Al-Ahram Hebdo : Lorsque la compagnie française mère AXA a décidé d’investir en Egypte, après les études de faisabilité et les études de marché, quels étaient les indicateurs du marché égyptien dans le domaine de l’assurance ?
Hassan El Shabrawish : L’entrée d’AXA sur le marché égyptien s’est inscrite dans une ambition plus large à dimension régionale, l’Egypte étant considérée comme la porte d’entrée vers les marchés africains. D’après le classement 2015 du Fonds Monétaire International (FMI), l’Egypte occupe, en Afrique, la seconde place après le Nigeria avec un PNB de 300 milliards de dollars. C’est un bon indicateur de l’importance du marché égyptien qui compte une population de 92 millions d’habitants avec un taux de pénétration d’assurance de moins de 1 %. (Taux de pénétration = total des primes d’assurance/PNB).
AXA a donc estimé que la demande était là et que de nombreux services liés à l’assurance et adaptés aux besoins de la population pourraient être développés et proposés aux Egyptiens.

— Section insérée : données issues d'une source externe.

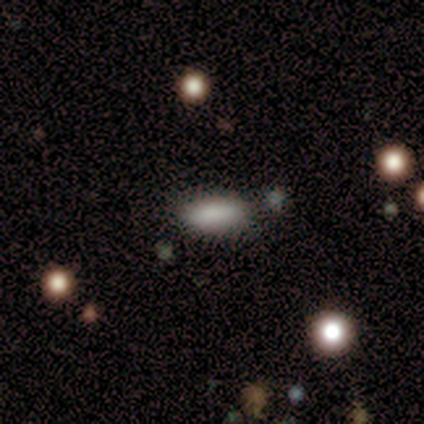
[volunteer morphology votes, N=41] smooth 90%, star or artifact 10%, featured or disk 0%. Down the decision tree: how rounded — in between (76%); merging — none (81%).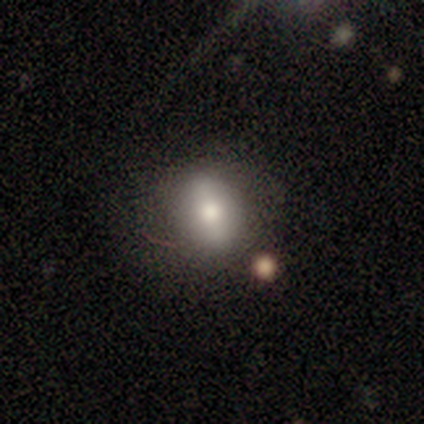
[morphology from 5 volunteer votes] type=smooth (80%); roundness=round (50%, tied with in between); merging=none (75%).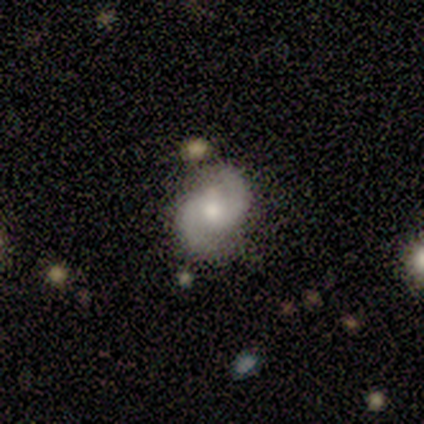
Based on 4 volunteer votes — This appears to be a featured or disk galaxy (75%) with no bar (100%), 2 (100%) medium (67%) spiral arms (100%) and a moderate central bulge (33%, tied with small and none). Merging: none (100%).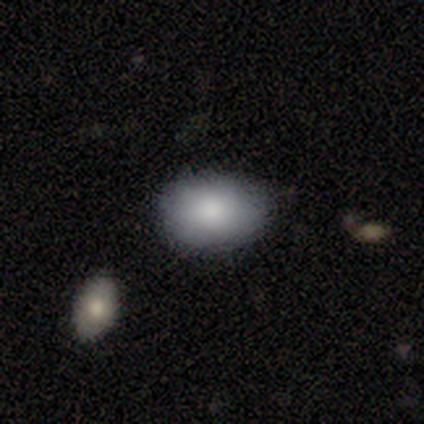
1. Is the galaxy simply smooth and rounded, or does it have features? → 100% smooth, 0% featured or disk, 0% star or artifact.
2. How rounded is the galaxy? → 60% in between, 40% round, 0% cigar-shaped.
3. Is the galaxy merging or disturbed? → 100% none, 0% minor disturbance, 0% major disturbance, 0% merger.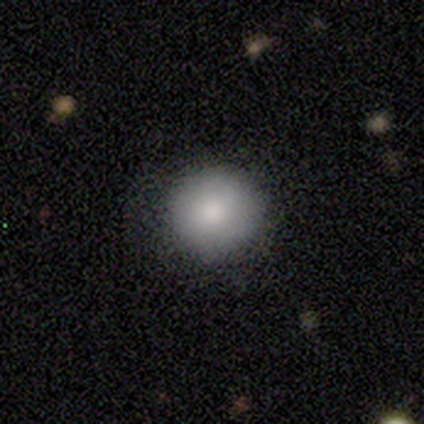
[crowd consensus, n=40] Q: Smooth or featured?
A: smooth (85%); runner-up: star or artifact (12%)
Q: How rounded?
A: round (91%); runner-up: in between (9%)
Q: Merging?
A: none (69%); runner-up: minor disturbance (17%)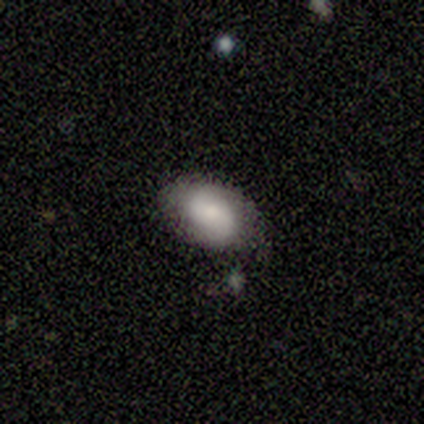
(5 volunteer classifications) Morphology: type=featured or disk (60%); edge-on=no (100%); bar=no (67%); spiral arms=yes (67%); winding=tight (100%); arm count=2 (100%); bulge=small (67%); merging=none (60%).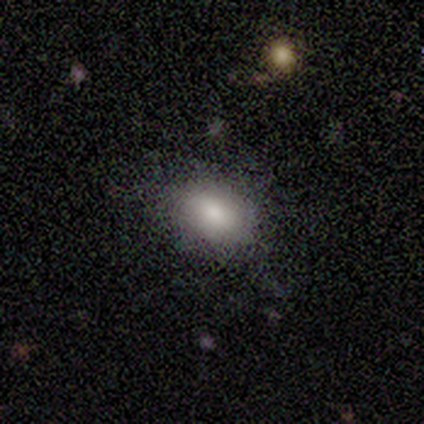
Q: Smooth or featured?
A: smooth (67%); runner-up: featured or disk (33%)
Q: How rounded?
A: round (50%); tied with: in between (50%)
Q: Merging?
A: none (67%); runner-up: minor disturbance (33%)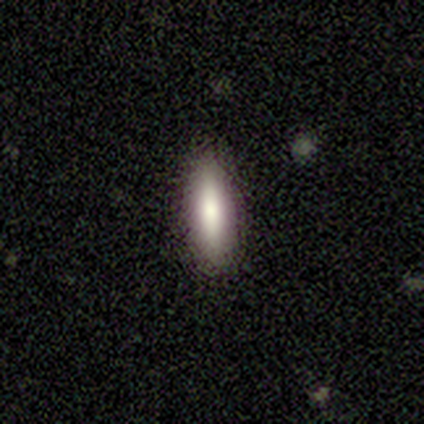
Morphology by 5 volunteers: smooth-or-featured: smooth: 100% | featured or disk: 0% | star or artifact: 0%
  how-rounded: cigar-shaped: 60% | in between: 40% | round: 0%
  merging: none: 80% | minor disturbance: 20% | major disturbance: 0% | merger: 0%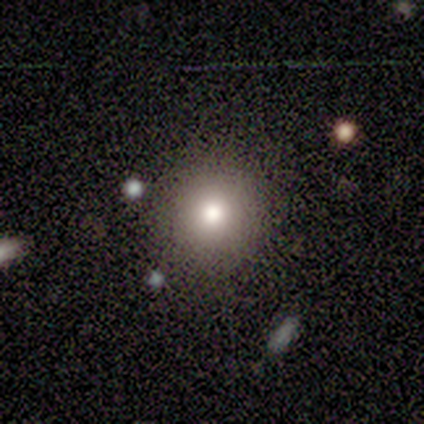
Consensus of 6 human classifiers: A smooth galaxy with no disk features (100%) that is round (83%). Merging: none (83%).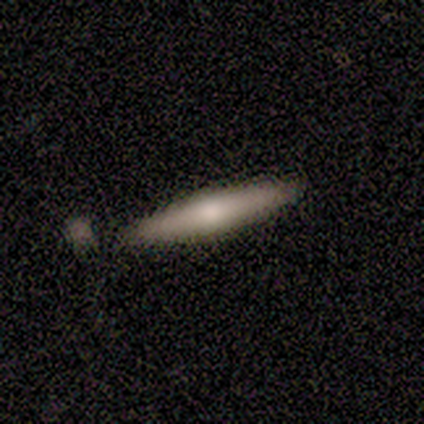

C’est donc dans cette perspective plus globale qu’AXA a lancé ses activités en Egypte en 2015. Notre stratégie d’entrée sur le marché égyptien a reposé sur deux piliers : la création d’entreprise ex nihilo et la croissance externe.
— Quels étaient vos critères, le retour sur investissement ou bien le taux de pénétration ?
— L’assurance est une activité qui s’inscrit sur du long terme. Lorsque nous étudions l’opportunité d’investir dans un pays, le retour sur investissement n’est pas le critère prioritaire car nous savons bien que le bénéfice ne sera généré qu’après une longue période, ce qui le différencie des autres secteurs comme le Retail (la vente en gros) ou la vente des produits de consommation. Nous tenons donc compte en premier lieu des indicateurs macroéconomiques comme la stabilité à long terme et la croissance démographique.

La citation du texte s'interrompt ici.